Designing for failure: Glossary

Key terms used across the failure patterns.

Operation

A logical unit of work a system performs. Operations range from a single database read or write, to complex multi-step processes such as “place an order” or “register a user”. An operation may consist of several sub-operations. At the application layer, a single API request typically maps to one top-level operation.

Example: a user changing their username triggers a top-level operation which might involve reading from an auth system and writing to a database.

Process

A logical process (often an OS process) participating in a distributed system – a running service instance, a database client, a job worker, or a database node. Each process is logically single-threaded.

Example: a payment service has three running instances; each instance is a separate process.

Write

An operation that changes state – for example, inserting a database row, publishing a message to a queue, or making an external API call that has side effects.

Read

An operation that inspects state without changing it – for example, a database SELECT query.

Side effect

An observable state change produced by a write.

Example: charging a customer’s card is a side effect of a “take payment” operation.

Crash

Shorthand for any fault that causes an operation to stop without completing – unexpected process termination, a network partition, a timeout, or similar.

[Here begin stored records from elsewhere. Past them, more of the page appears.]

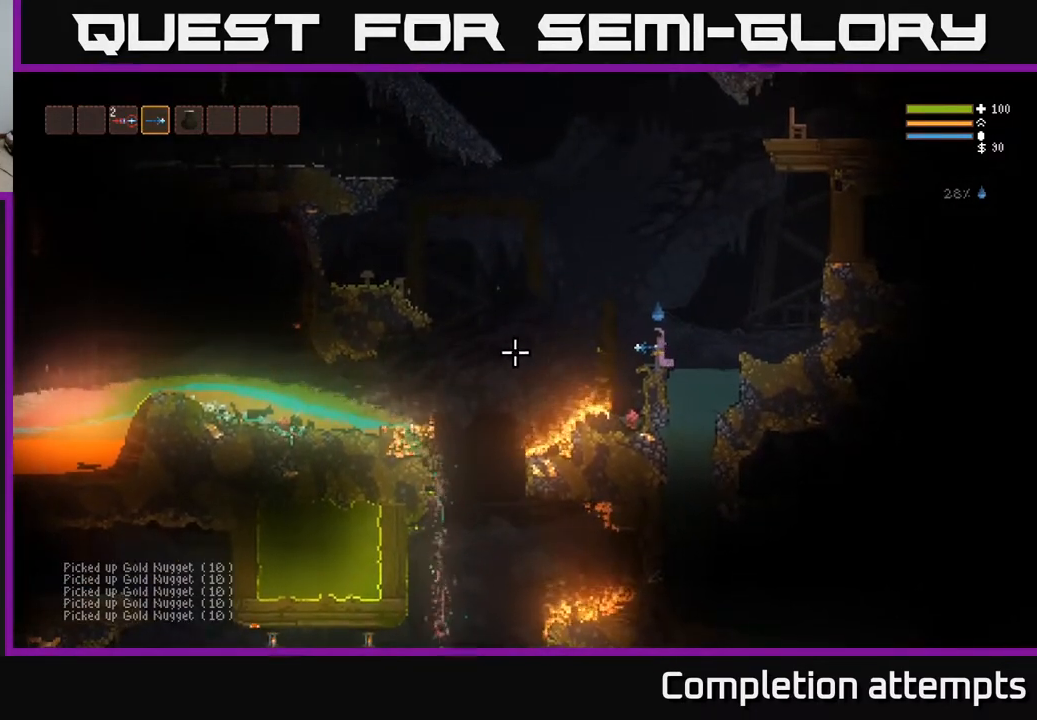
{"buttons": [], "left_stick": "center", "right_stick": "left", "events": []}
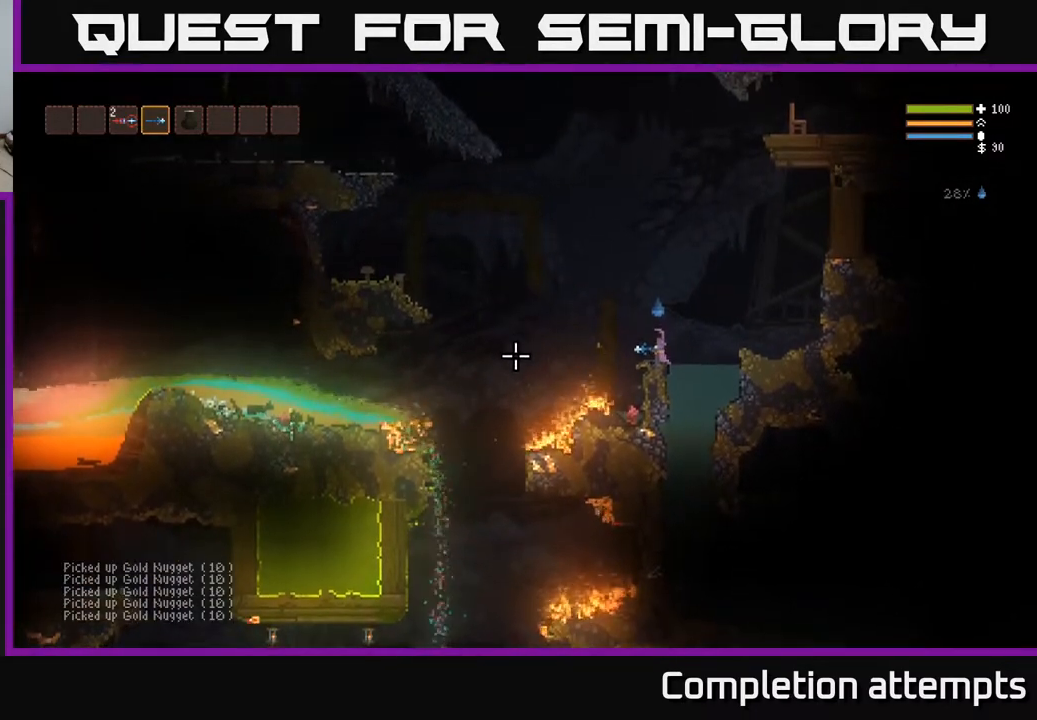
{"buttons": [], "left_stick": "center", "right_stick": "left", "events": []}
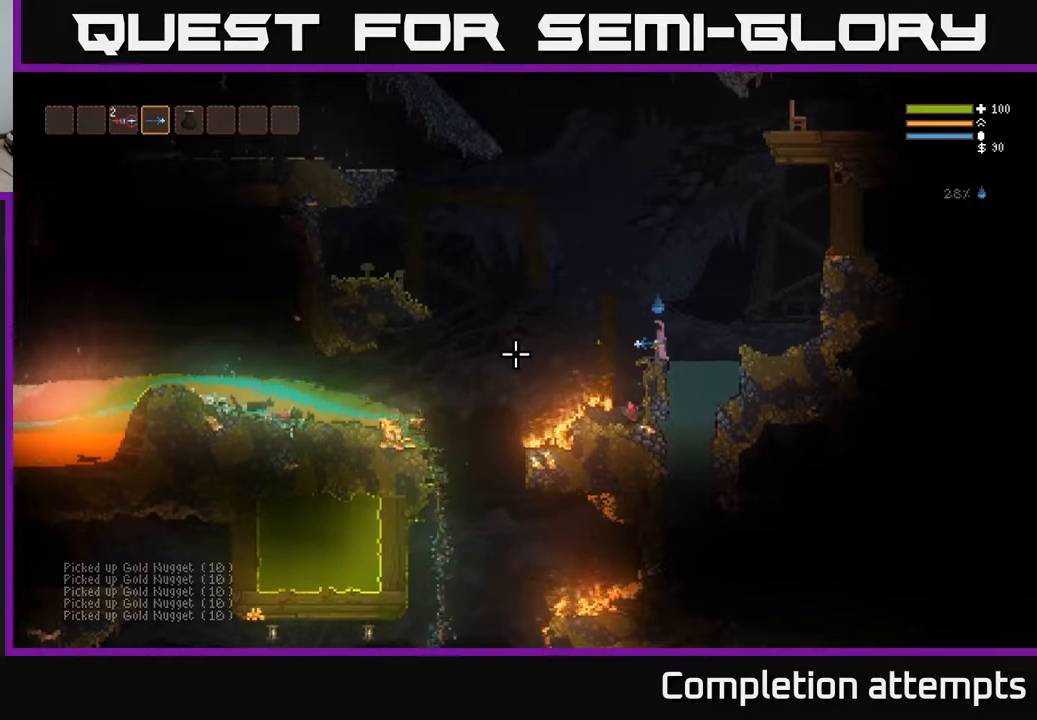
{"buttons": [], "left_stick": "center", "right_stick": "left", "events": []}
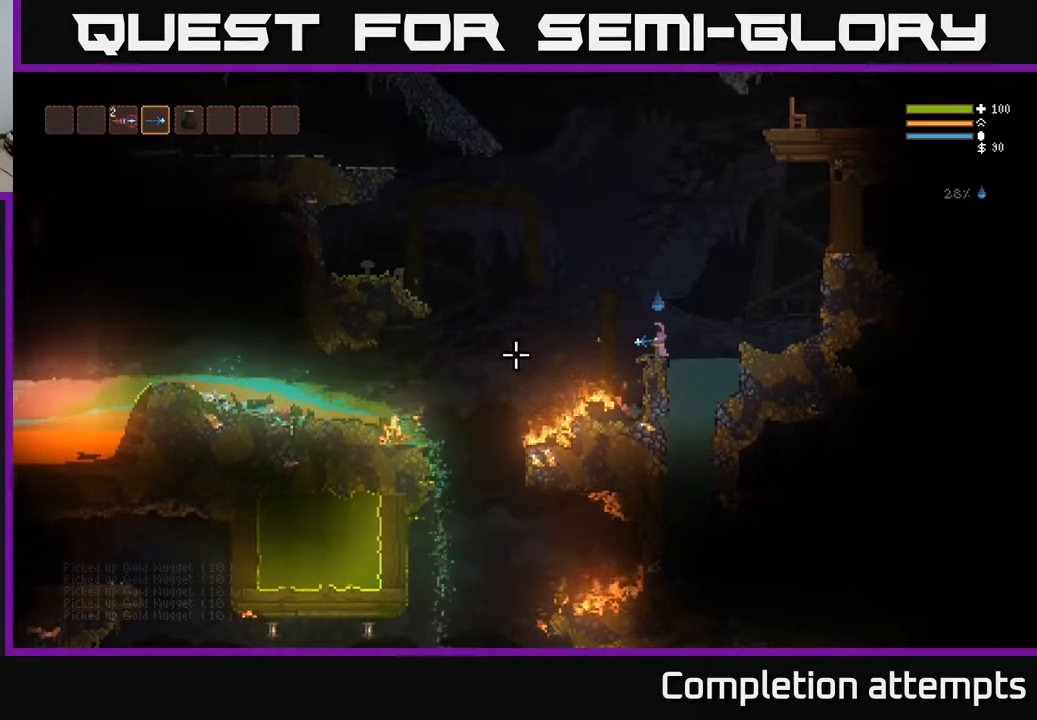
{"buttons": [], "left_stick": "center", "right_stick": "down-left", "events": [[333, "right_stick", "down-left"]]}
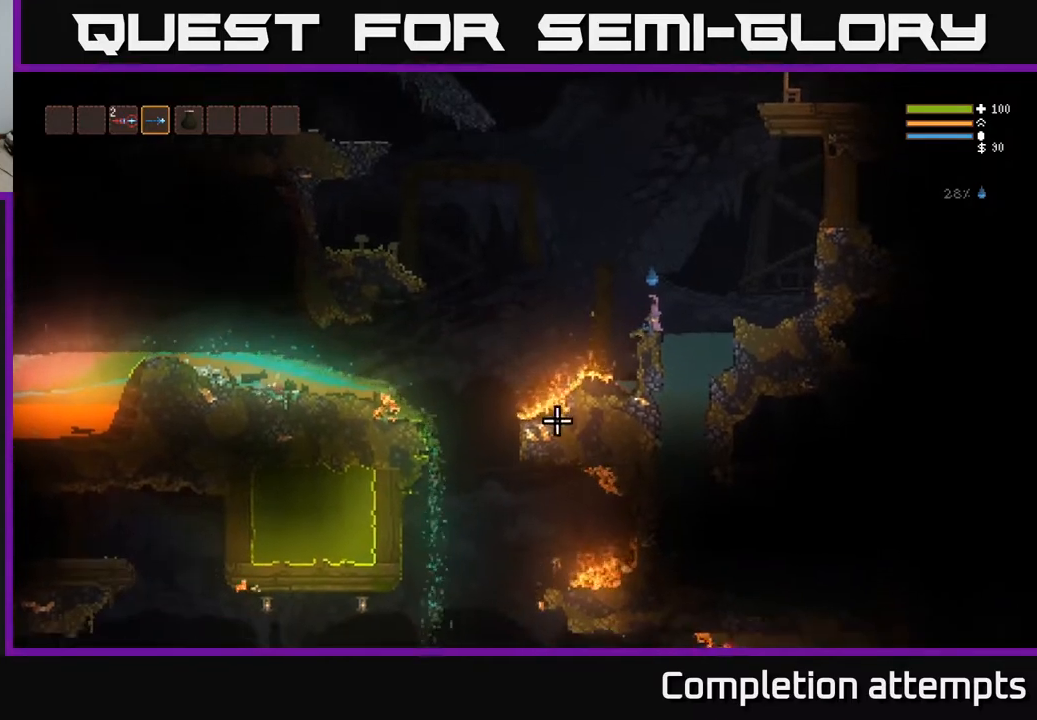
{"buttons": [], "left_stick": "center", "right_stick": "down-left", "events": []}
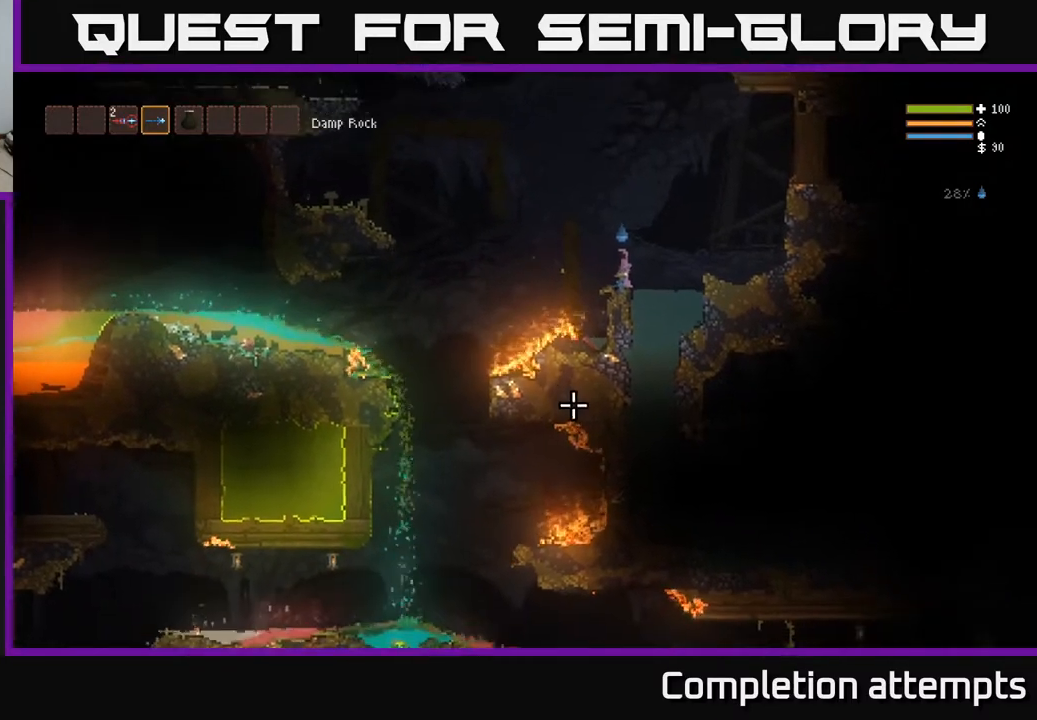
{"buttons": [], "left_stick": "center", "right_stick": "down-left", "events": []}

Example: a process crash between writing to a database and publishing a message leaves the system having completed only part of an operation.

Network partition

A break in communication between parts of a distributed system, where messages between some nodes are lost or indefinitely delayed. Partitions may be one-directional or total, and temporary or permanent.

Example: a network partition between a service and its database means the service can no longer read or write, even though both are individually running.

Eventual consistency

A consistency model in which, if no new updates are made, all nodes in a distributed system will eventually converge to the same value. Reads may return stale data in the interim.

Example: after a user updates their profile picture, some servers may briefly serve the old image until the change propagates.

Safety and liveness

Two fundamental properties used to reason about distributed systems:

Safety – nothing bad ever happens. A safety property is an invariant that must hold at all times. Violations are permanent: once a safety property is broken, it cannot be undone.
Liveness – something good eventually happens. A liveness property guarantees that the system will eventually make progress.

These properties often trade off against each other. A system that never acts is perfectly safe but has no liveness. A system that always acts immediately may have good liveness but risk safety violations.

Example: the at-most-once guard trades liveness for safety — it guarantees a side effect won’t happen more than once (safety), but if the operation fails after the guard is written, it will never be retried (no liveness).

Definite error

An error that confirms an operation definitely did not execute. The system state is as if the operation never happened.

Example: an aborted database transaction is a definite error – the client knows nothing was committed.

Indefinite error

An error that leaves it unknown whether an operation executed, is still executing, or will execute later. This is the core challenge behind retry safety: retrying after an indefinite error risks executing the operation twice.

Example: a network timeout is an indefinite error – the request may never have reached the server, may have been processed without acknowledgement, or may still be in-flight.

See also: Antithesis – Indefinite error

Idempotency

An operation is idempotent if performing it multiple times has the same effect as performing it once.

There are two properties one might expect from an idempotent API:

Side effects – multiple identical requests produce no additional observable side effects beyond those of a single request.
Response – the client receives the same response every time it makes the same request.

Note: HTTP semantics for idempotent methods explicitly do not require the Response property.

Related: side effect cardinality describes how many times a side effect may occur across retries of a completed operation:

At most once – the side effect happens zero or one times.
Exactly once – the side effect happens exactly once.
At least once – the side effect happens one or more times.